● **REQUIREMENT**: Give back exactly the stretch of data below from the line holding "right wrist: (701, 1598)" through the line holding "left ear: (1007, 1205)", both ends included, and leave the remaining lines out.
--
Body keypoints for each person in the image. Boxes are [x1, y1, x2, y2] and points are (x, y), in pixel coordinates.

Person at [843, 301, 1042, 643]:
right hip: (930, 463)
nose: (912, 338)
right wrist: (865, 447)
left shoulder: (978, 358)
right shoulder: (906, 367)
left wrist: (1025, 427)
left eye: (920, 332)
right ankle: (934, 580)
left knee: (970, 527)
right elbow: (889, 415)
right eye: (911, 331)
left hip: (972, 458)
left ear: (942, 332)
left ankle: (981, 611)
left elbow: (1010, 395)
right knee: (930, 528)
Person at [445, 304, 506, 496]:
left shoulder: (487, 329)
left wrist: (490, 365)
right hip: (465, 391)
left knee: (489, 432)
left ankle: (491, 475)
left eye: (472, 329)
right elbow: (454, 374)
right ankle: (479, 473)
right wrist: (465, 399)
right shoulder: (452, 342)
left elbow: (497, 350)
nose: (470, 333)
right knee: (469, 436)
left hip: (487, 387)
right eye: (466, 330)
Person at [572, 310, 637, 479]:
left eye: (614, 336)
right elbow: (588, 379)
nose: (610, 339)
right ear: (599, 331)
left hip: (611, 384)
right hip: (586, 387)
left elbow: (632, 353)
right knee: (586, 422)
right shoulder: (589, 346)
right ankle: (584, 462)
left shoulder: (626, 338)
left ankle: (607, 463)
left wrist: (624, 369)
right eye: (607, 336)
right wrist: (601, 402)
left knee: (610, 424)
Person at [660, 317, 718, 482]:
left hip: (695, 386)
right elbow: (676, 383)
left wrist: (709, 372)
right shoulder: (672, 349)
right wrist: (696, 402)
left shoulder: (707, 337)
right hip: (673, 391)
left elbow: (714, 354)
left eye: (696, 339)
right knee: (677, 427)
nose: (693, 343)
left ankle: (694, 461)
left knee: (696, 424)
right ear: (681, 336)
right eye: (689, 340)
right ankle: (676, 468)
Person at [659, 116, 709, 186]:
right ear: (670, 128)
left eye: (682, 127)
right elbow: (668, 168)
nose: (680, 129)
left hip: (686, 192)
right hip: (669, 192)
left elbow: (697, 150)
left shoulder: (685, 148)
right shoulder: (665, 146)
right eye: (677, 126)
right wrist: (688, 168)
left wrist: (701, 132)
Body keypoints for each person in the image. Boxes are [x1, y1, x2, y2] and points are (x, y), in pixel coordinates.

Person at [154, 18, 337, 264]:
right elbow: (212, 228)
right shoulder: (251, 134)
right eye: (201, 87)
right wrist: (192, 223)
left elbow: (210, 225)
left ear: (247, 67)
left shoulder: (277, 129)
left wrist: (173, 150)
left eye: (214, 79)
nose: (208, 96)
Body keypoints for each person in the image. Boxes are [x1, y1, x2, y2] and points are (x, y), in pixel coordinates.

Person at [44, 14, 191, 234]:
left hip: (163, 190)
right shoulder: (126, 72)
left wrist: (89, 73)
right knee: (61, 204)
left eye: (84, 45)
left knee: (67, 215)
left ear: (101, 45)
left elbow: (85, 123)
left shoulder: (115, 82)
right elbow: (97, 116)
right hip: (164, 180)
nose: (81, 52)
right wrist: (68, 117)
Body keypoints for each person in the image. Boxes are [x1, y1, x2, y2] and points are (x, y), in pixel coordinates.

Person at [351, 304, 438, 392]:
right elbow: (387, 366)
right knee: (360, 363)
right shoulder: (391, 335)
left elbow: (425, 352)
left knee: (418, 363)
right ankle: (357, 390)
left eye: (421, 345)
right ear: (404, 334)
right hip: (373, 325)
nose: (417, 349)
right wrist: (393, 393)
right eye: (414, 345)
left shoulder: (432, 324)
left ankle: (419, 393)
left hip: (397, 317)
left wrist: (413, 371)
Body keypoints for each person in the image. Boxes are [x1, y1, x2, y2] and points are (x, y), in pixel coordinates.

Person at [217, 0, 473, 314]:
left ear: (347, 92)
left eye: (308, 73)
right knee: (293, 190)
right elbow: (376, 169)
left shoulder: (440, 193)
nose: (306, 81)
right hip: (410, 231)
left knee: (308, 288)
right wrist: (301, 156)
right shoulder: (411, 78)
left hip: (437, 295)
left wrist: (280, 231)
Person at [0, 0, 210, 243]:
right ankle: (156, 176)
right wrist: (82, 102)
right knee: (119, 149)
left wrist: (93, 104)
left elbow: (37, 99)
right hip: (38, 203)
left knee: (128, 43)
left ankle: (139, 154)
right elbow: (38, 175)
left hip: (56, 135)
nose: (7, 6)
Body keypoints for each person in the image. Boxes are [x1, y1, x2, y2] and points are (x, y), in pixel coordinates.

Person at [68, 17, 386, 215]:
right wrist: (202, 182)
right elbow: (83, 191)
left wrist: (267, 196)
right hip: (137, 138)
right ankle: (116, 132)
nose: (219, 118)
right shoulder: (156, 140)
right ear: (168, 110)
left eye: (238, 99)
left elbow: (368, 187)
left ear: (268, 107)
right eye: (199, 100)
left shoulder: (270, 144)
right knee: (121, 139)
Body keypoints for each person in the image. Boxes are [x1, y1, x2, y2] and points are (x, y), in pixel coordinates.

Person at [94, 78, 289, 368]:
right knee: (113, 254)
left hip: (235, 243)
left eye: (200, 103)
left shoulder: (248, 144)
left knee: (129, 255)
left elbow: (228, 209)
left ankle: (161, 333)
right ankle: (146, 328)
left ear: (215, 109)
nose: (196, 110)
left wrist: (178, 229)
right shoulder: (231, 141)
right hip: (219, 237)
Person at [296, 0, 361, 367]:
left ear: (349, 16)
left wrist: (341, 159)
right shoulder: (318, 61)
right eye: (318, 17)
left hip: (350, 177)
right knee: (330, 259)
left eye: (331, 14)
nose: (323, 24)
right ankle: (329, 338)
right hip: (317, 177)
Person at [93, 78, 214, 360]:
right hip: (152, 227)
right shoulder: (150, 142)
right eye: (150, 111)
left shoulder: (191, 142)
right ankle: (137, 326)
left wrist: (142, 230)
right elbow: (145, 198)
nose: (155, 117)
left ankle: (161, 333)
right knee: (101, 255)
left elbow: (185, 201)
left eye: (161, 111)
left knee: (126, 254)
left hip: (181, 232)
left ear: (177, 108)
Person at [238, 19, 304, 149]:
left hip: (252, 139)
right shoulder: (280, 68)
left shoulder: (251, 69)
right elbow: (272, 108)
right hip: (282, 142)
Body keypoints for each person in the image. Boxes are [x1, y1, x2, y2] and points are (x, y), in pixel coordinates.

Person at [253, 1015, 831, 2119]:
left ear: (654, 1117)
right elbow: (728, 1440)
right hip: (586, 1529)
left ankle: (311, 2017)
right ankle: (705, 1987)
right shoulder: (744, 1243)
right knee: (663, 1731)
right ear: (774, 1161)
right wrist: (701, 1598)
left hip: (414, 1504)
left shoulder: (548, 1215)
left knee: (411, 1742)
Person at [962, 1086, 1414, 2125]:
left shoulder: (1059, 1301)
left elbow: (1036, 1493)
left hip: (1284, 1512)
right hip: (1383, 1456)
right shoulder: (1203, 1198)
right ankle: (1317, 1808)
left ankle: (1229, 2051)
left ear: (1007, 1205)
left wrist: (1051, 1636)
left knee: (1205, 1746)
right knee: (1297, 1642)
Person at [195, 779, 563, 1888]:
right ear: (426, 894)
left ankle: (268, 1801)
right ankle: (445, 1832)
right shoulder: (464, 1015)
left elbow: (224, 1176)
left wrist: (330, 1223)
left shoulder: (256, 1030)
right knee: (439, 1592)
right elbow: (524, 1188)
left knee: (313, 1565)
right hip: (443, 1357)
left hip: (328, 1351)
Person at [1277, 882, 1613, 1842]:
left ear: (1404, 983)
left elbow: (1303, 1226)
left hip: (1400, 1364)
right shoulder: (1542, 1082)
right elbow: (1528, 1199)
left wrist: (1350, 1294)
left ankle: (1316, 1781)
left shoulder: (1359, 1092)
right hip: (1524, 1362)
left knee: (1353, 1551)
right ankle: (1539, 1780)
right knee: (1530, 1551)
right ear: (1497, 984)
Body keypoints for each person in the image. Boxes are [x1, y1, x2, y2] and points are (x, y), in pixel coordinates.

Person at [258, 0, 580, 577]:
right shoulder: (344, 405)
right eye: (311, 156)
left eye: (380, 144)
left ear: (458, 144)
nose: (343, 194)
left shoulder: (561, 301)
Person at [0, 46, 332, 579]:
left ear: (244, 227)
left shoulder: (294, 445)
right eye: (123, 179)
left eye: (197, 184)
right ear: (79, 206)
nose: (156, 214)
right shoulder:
--
● **YOUR SOLUTION**:
right wrist: (701, 1598)
left hip: (414, 1504)
left shoulder: (548, 1215)
left knee: (411, 1742)
Person at [962, 1086, 1414, 2125]:
left shoulder: (1059, 1301)
left elbow: (1036, 1493)
left hip: (1284, 1512)
right hip: (1383, 1456)
right shoulder: (1203, 1198)
right ankle: (1317, 1808)
left ankle: (1229, 2051)
left ear: (1007, 1205)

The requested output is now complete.